*What the task requires:* Format every line below as a JSON list of strings, one string per line, omitting blank lines and leaving the pictures out.

(Text extractions by page)
════════════════

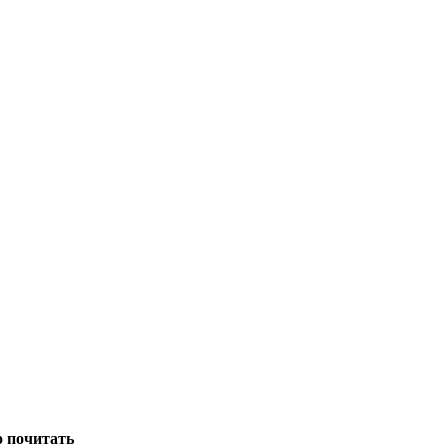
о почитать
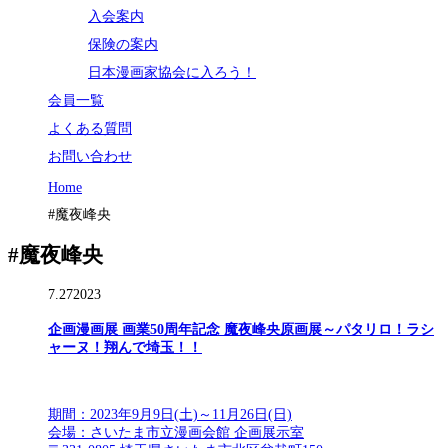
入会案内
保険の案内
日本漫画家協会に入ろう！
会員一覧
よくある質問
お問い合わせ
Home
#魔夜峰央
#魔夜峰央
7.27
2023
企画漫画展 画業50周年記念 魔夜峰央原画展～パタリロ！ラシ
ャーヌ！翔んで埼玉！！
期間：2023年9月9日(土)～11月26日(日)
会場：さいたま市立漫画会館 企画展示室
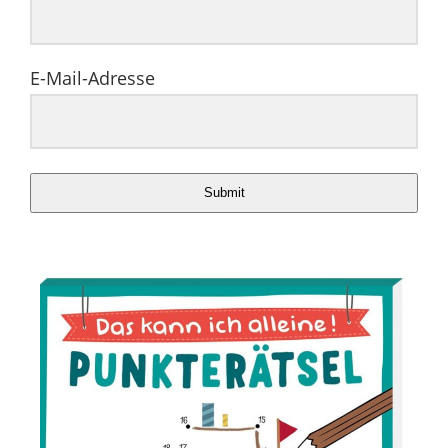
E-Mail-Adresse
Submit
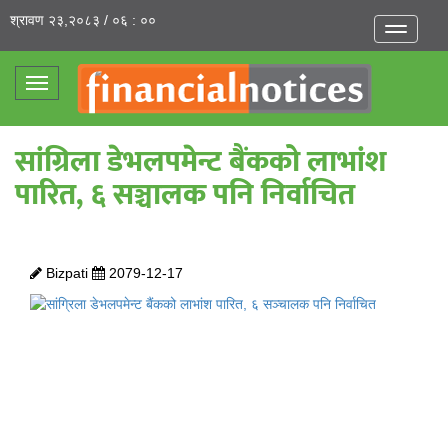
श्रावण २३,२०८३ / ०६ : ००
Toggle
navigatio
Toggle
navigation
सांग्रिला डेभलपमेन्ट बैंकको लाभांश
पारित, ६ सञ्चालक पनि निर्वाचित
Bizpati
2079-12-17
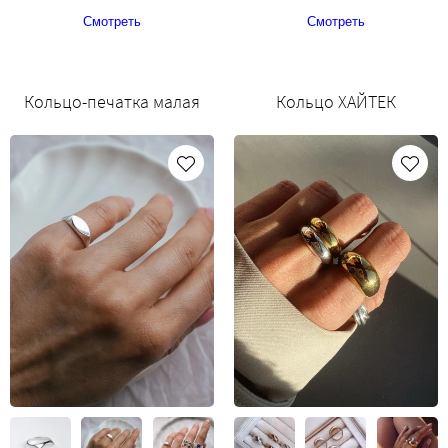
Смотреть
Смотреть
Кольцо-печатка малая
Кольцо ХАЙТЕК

════════════════

*Task answer:*
[
  "о почитать",
  "入会案内",
  "保険の案内",
  "日本漫画家協会に入ろう！",
  "会員一覧",
  "よくある質問",
  "お問い合わせ",
  "Home",
  "#魔夜峰央",
  "#魔夜峰央",
  "7.27",
  "2023",
  "企画漫画展 画業50周年記念 魔夜峰央原画展～パタリロ！ラシ",
  "ャーヌ！翔んで埼玉！！",
  "期間：2023年9月9日(土)～11月26日(日)",
  "会場：さいたま市立漫画会館 企画展示室",
  "E-Mail-Adresse",
  "Submit",
  "श्रावण २३,२०८३ / ०६ : ००",
  "Toggle",
  "navigatio",
  "Toggle",
  "navigation",
  "सांग्रिला डेभलपमेन्ट बैंकको लाभांश",
  "पारित, ६ सञ्चालक पनि निर्वाचित",
  "Bizpati",
  "2079-12-17",
  "Смотреть",
  "Смотреть",
  "Кольцо-печатка малая",
  "Кольцо ХАЙТЕК"
]